When I reflect back to someone making this argument by saying, "So your argument is that you make your living as a pick pocket, but if pick pocketing is made to be illegal, you won't be able to make a living." Which of course would only be true if they only thing they could do was 'be a pick pocket'. Its a very common rhetorical technique to argue that the status quo cannot be changed. All the arguments that "you'll put all coal miners out of business if you require only green energy" And yet the people, the miners themselves, will likely be fine. The firms might not, but there are other firms that could exist.

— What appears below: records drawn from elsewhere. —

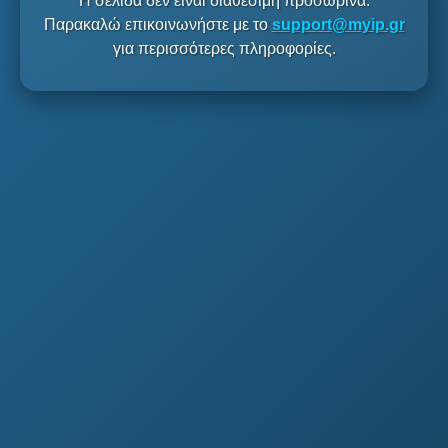
Η σελίδα δεν είναι διαθέσιμη προσωρινά.
Παρακαλώ επικοινωνήστε με το
support@myip.gr
για περισσότερες πληροφορίες.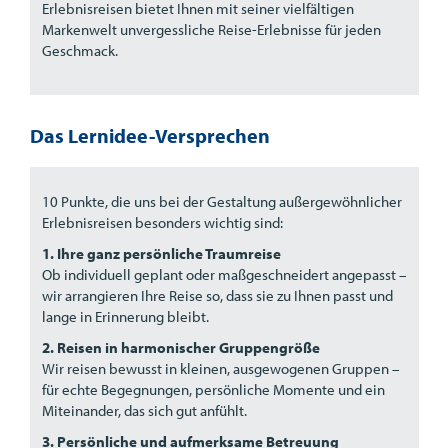
Erlebnisreisen bietet Ihnen mit seiner vielfältigen
Markenwelt unvergessliche Reise-Erlebnisse für jeden
Geschmack.
Das Lernidee-Versprechen
10 Punkte, die uns bei der Gestaltung außergewöhnlicher
Erlebnisreisen besonders wichtig sind:
1. Ihre ganz persönliche Traumreise
Ob individuell geplant oder maßgeschneidert angepasst –
wir arrangieren Ihre Reise so, dass sie zu Ihnen passt und
lange in Erinnerung bleibt.
2. Reisen in harmonischer Gruppengröße
Wir reisen bewusst in kleinen, ausgewogenen Gruppen –
für echte Begegnungen, persönliche Momente und ein
Miteinander, das sich gut anfühlt.
3. Persönliche und aufmerksame Betreuung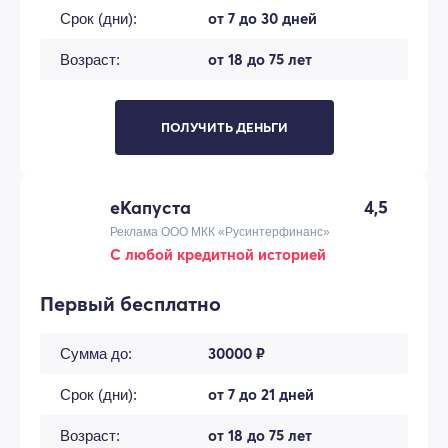
от 7 до 30 дней
Срок (дни):
от 18 до 75 лет
Возраст:
ПОЛУЧИТЬ ДЕНЬГИ
еКапуста
4,5
Реклама ООО МКК «Русинтерфинанс»
С любой кредитной историей
Первый бесплатно
30000 ₽
Сумма до:
от 7 до 21 дней
Срок (дни):
от 18 до 75 лет
Возраст:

This isn't a new problem, or one specific to this web site, although it does get disproportionately hit because so many technology companies saw what Google started in the 2000's and said, "Man there is soooo many ways to get money for this." rather than, "Is this a reasonable way to make money? Sure it is 'perfectly legal' but is it right? Is it moral?" The type of person who thinks that something is "Only illegal if you get caught" is neither moral nor particularly concerned about what is right. And we got a lot of that type.
"Its a very common rhetorical technique to argue that the status quo cannot be changed."
Thank you for putting this so eloquently into words. This rigid thinking is also common in topics such as working conditions, collective bargaining, on-call time, parental leave, healthcare, and effectively (unintentionally or not) shuts down conversation.
I've come to realize the objections from people who think this way all effectively boil down to 'Be grateful for what you have because any alternative would be worse.' But if you pry and ask that they expand you'll find there really isn't any there there, because it's black and white thinking. It isn't rooted in fact, it comes from fear. I sure hope we haven't collectively forgot how to even imagine a system that functions better than the one we have today.
Thanks. For me, I was in debate club in High School and that included basic rhetoric. In college I took an argumentation class as a non-engineering elective. The most useful thing this class taught (for me) is how to 'see' the argument, and as a consequence see how it is constructed. Throughout my career it has been especially useful in "political" situations at work. Not everyone argues in good faith, and being able to spot those who are not is valuable.